Avec un président non rééligible après deux mandats et un paysage politique en mutation, le nombre d’élus envisageant la présidentielle a explosé. BFM fait un état des lieux des candidats déjà engagés, ceux qui se préparent à passer par des primaires et ceux qui nourrissent de possibles ambitions sans encore officialiser leur candidature.
• Ceux qui sont officiellement dans la course
Alors que l'échéance se rapproche, seuls quelques candidats ont franchi le pas et déclaré leur candidature. Édouard Philippe, ancien Premier ministre, a été pionnier en officialisant son intention de se présenter en septembre 2024, car il sait qu'une visibilité précoce peut le rendre incontournable, bien que cela comporte aussi des risques d'usure et de polémiques incessantes.
Il se heurte cependant à une concurrence renforcée, notamment de la part de Bruno Retailleau, leader des Républicains, dont la campagne a débuté en février. Selon BFM, Retailleau pourrait capter une partie de l'électorat d'Édouard Philippe, avec des sondages le plaçant entre 6 et 9% des voix.
Marine Le Pen, après plusieurs tentatives passées, est à nouveau sur les rangs. Toutefois, sa participation à la présidentielle est assombrie par une condamnation qui la rend actuellement inéligible. Sa situation dépendra du verdict de son procès prévu pour le 7 juillet prochain. "Je suis extrêmement combative" a-t-elle déclaré, annonçant son intention de rester dans la course malgré les obstacles.
Dans le paysage politique, d'autres personnalités se démarquent, comme Xavier Bertrand, réélu à la tête des Hauts-de-France, et Dominique de Villepin, ancien Premier ministre, qui affiche également des ambitions présidentielles.
• Ceux qui sont prêts à se lancer dans une primaire
À droite comme à gauche, des voix s'élèvent pour proposer des primaires ostensibles, permettant ainsi de choisir une candidature unique pour maximiser les chances d'accéder au second tour.
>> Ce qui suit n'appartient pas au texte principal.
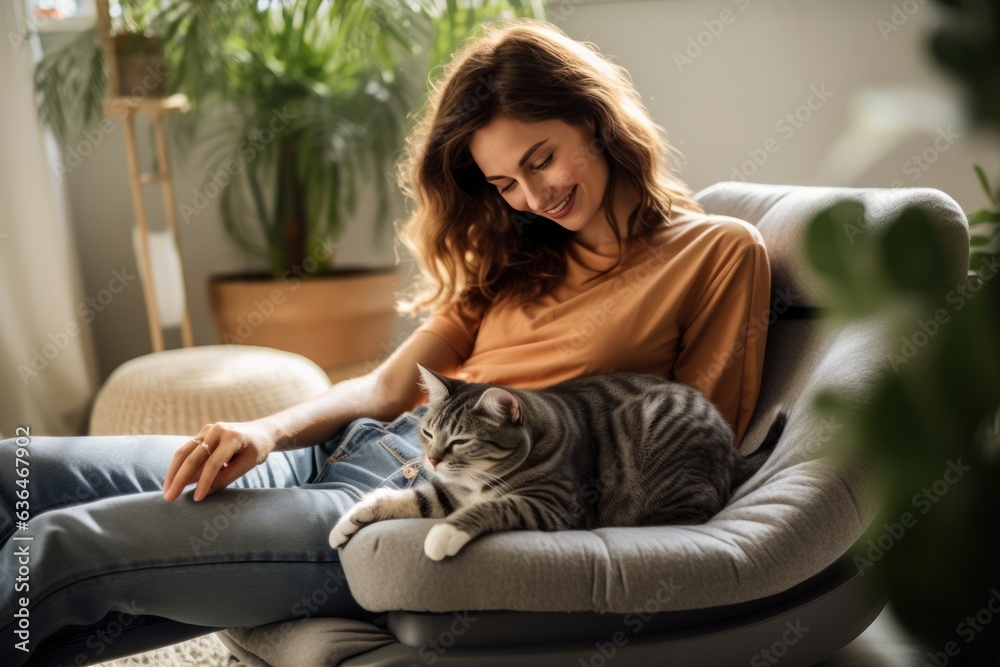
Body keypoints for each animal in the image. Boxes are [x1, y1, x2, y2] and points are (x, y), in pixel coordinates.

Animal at [332, 362, 784, 560]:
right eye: (427, 433)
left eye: (460, 440)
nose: (430, 458)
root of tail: (732, 448)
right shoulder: (451, 491)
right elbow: (405, 498)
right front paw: (349, 520)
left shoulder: (555, 503)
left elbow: (495, 506)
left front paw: (445, 533)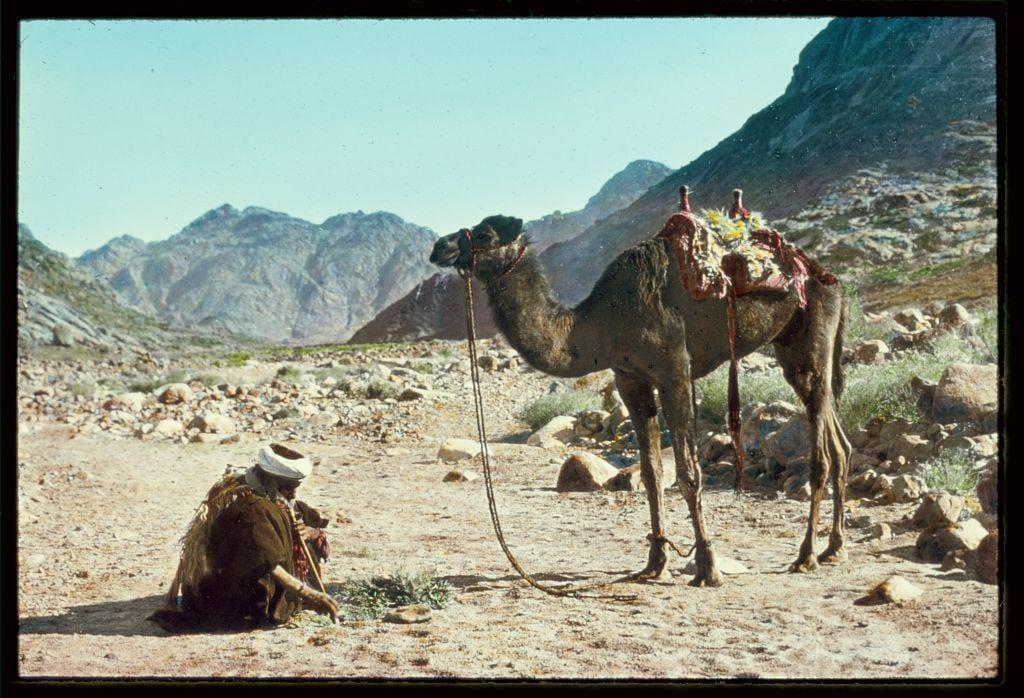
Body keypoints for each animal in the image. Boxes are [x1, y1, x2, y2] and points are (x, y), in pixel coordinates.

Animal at [429, 198, 851, 587]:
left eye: (485, 233)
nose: (440, 247)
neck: (601, 322)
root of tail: (825, 275)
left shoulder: (674, 371)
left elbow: (688, 473)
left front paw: (707, 567)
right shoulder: (630, 379)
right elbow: (650, 472)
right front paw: (654, 563)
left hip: (809, 336)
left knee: (820, 453)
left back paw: (806, 556)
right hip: (792, 347)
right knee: (839, 441)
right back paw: (833, 547)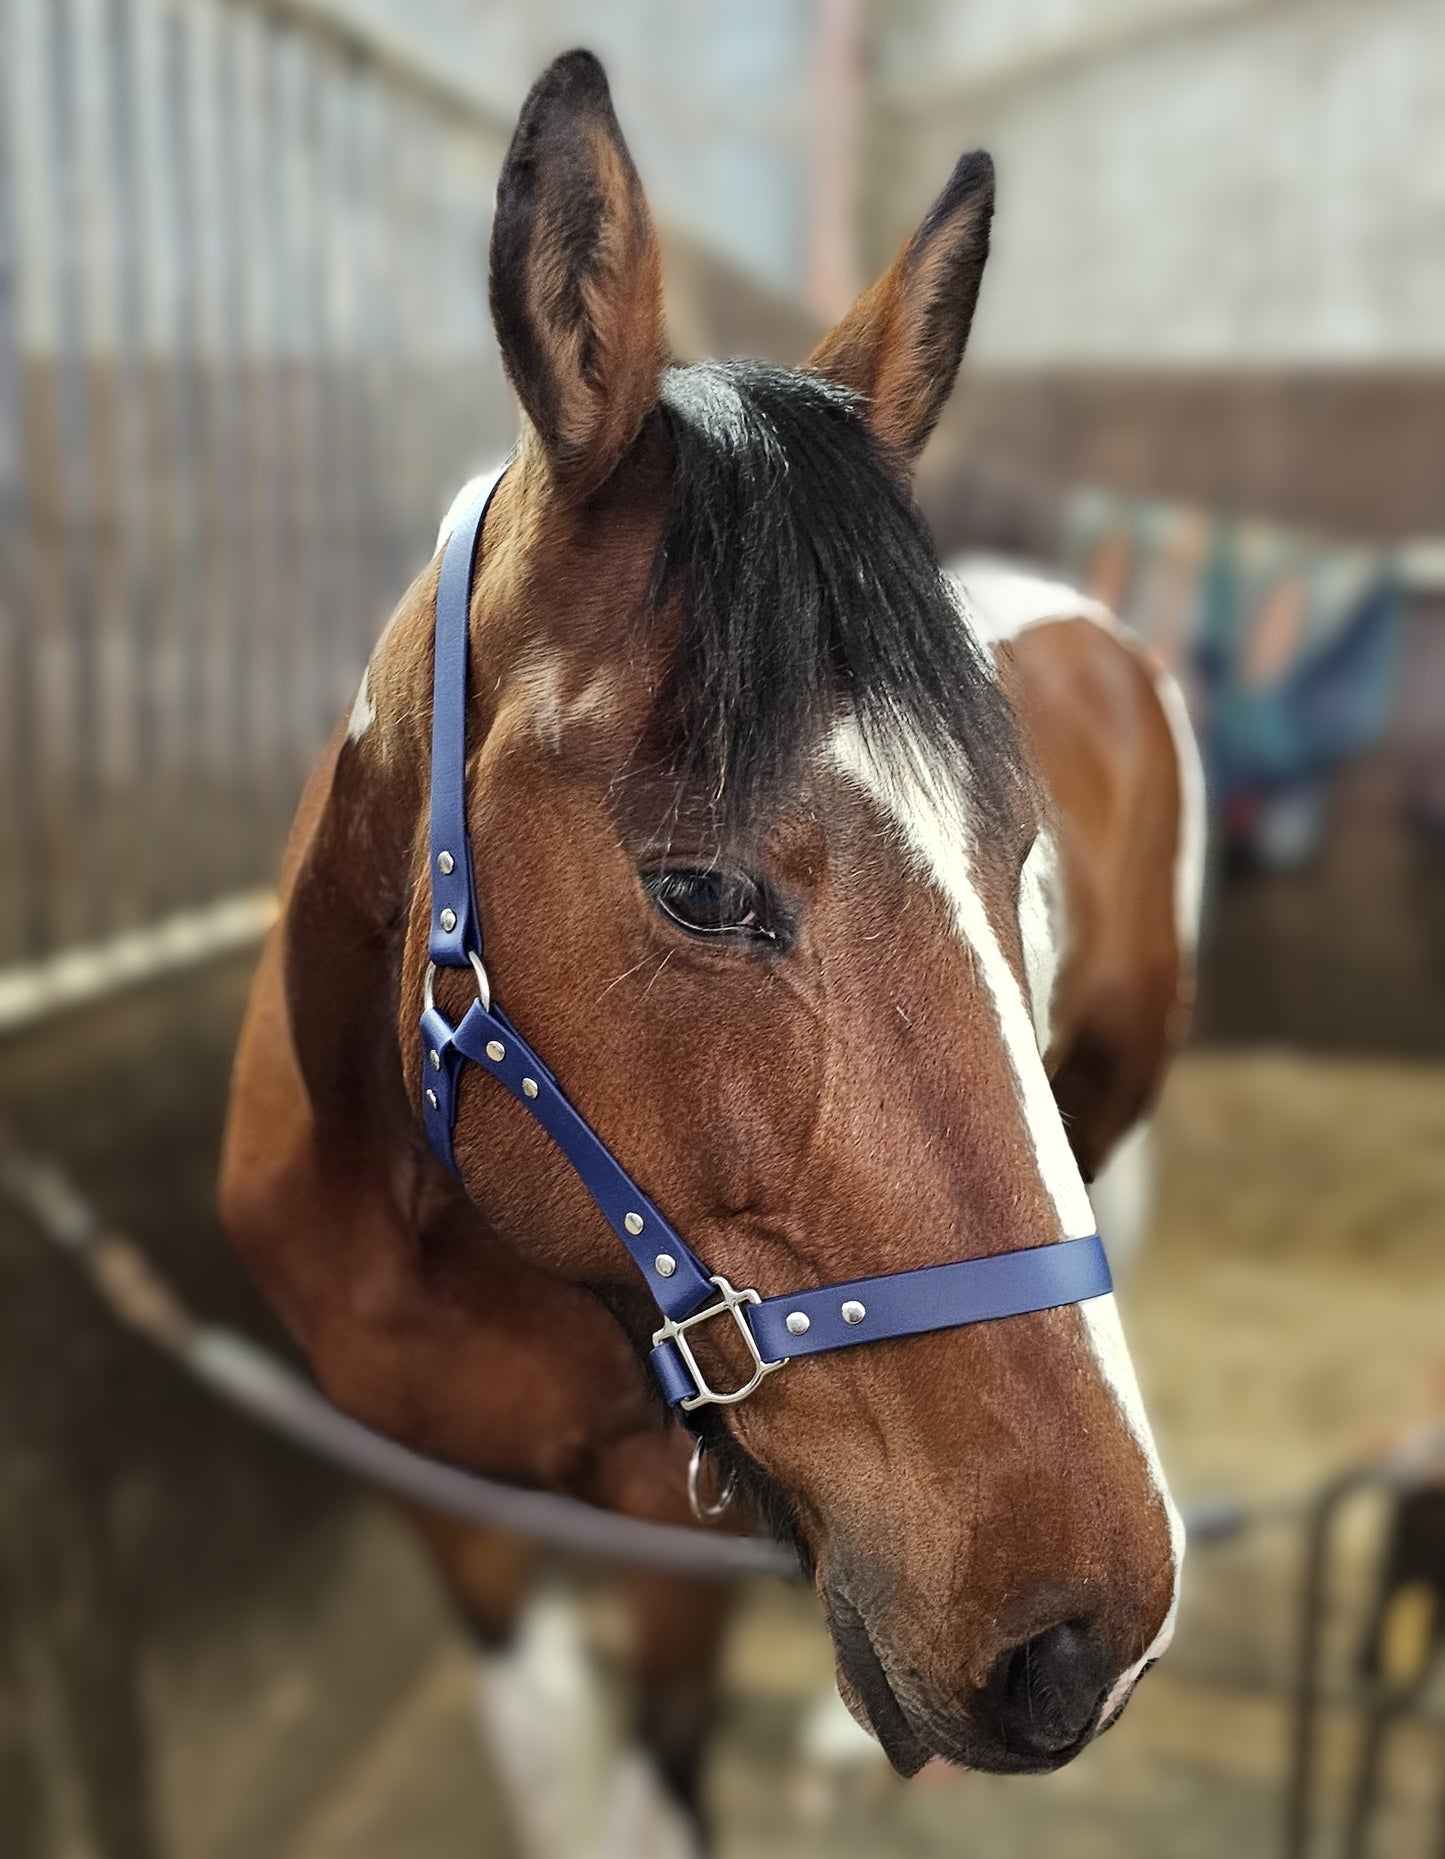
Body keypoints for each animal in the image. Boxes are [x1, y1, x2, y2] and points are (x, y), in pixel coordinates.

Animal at [220, 48, 1198, 1855]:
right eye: (695, 890)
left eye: (1013, 857)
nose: (1087, 1631)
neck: (439, 1223)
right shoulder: (445, 1505)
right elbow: (550, 1764)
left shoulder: (659, 1533)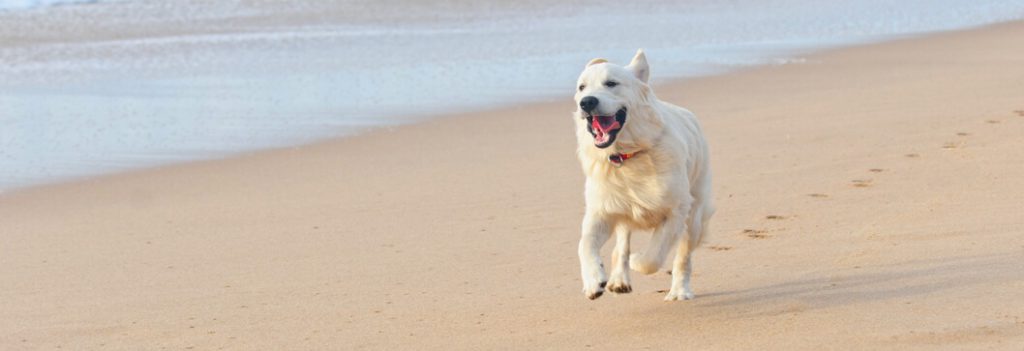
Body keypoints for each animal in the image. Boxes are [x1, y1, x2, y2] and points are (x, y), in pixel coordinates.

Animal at [573, 50, 716, 302]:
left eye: (611, 84)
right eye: (582, 87)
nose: (587, 102)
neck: (626, 156)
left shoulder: (676, 211)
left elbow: (654, 256)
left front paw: (638, 260)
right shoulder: (602, 211)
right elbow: (585, 244)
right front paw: (593, 281)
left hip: (695, 215)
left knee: (683, 257)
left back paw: (679, 291)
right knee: (621, 244)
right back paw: (619, 280)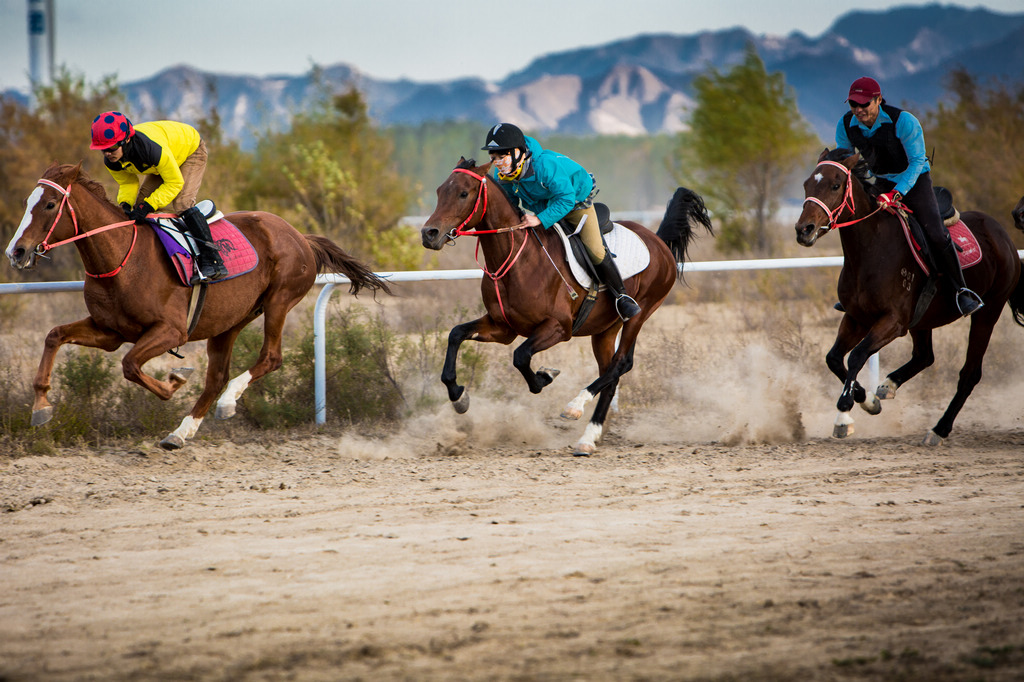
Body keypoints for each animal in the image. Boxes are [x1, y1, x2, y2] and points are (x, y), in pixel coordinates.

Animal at [6, 162, 389, 448]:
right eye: (27, 202)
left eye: (50, 205)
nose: (17, 251)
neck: (122, 258)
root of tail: (300, 236)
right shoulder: (110, 330)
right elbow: (55, 336)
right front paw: (40, 406)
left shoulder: (170, 330)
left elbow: (131, 366)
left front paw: (175, 380)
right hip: (229, 320)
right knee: (216, 376)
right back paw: (181, 432)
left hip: (280, 299)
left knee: (270, 358)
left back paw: (228, 401)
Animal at [415, 157, 712, 454]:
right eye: (440, 191)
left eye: (463, 193)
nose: (429, 234)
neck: (517, 260)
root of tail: (657, 240)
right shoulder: (502, 328)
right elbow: (456, 334)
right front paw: (458, 396)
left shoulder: (558, 328)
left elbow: (521, 356)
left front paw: (545, 376)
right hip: (605, 329)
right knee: (611, 373)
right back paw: (589, 437)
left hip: (639, 314)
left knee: (621, 363)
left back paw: (575, 407)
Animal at [790, 148, 1024, 440]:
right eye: (806, 184)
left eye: (835, 185)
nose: (804, 230)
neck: (871, 251)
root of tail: (1003, 235)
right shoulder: (856, 318)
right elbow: (833, 358)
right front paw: (866, 400)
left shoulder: (893, 321)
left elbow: (857, 355)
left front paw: (844, 410)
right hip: (923, 320)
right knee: (925, 356)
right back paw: (888, 386)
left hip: (988, 312)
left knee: (969, 373)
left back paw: (939, 429)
David Lisnard, maire de Cannes, a plaidé pour une "grande primaire ouverte" à droite, bien que la candidature de Retailleau semble prise en main par la droite traditionnellement.
À gauche, des figures telles que Marine Tondelier et Olivier Faure espèrent mobiliser la base pour une primaire qui engloberait l'ensemble de la gauche non mélenchoniste. François Ruffin, le député, a également exprimé son intérêt à participer à cette primaire.
• Ceux qui ne sont pas officiellement candidats mais qui se préparent
Alors que les candidatures se précisent, plusieurs personnalités, comme Gabriel Attal, prennent leur temps pour affiner leurs stratégies, restant attentifs à l’évolution du climat politique avant de faire des annonces officielles. Attal, qui vient de publier un livre, pourrait se déclarer candidat après une tournée promotionnelle.
Raphaël Glucksmann, autre figure de la gauche, pourrait lui aussi bientôt annoncer sa candidature, soutenue par la sortie d'un livre prévue pour mai, suivi d'un meeting. Ce processus pourrait l’aider à regagner la confiance de l’électorat, après une série de sorties mal perçues durant l’hiver dernier.
Enfin, du côté des communistes, Fabien Roussel semble motivé pour revenir dans l’arène électorale pour défendre les intérêts de son parti, tandis que Jean-Luc Mélenchon, fort de son score élevé lors de la dernière présidentielle, pourrait également envisager un retour.
Avec des figures emblématiques comme François Hollande et Bernard Cazeneuve qui se manifestent, la compétition promet d'être intense à l'approche des élections de 2027. La situation des candidats sera clarifiée en février 2027, avec le dépôt des 500 signatures nécessaires.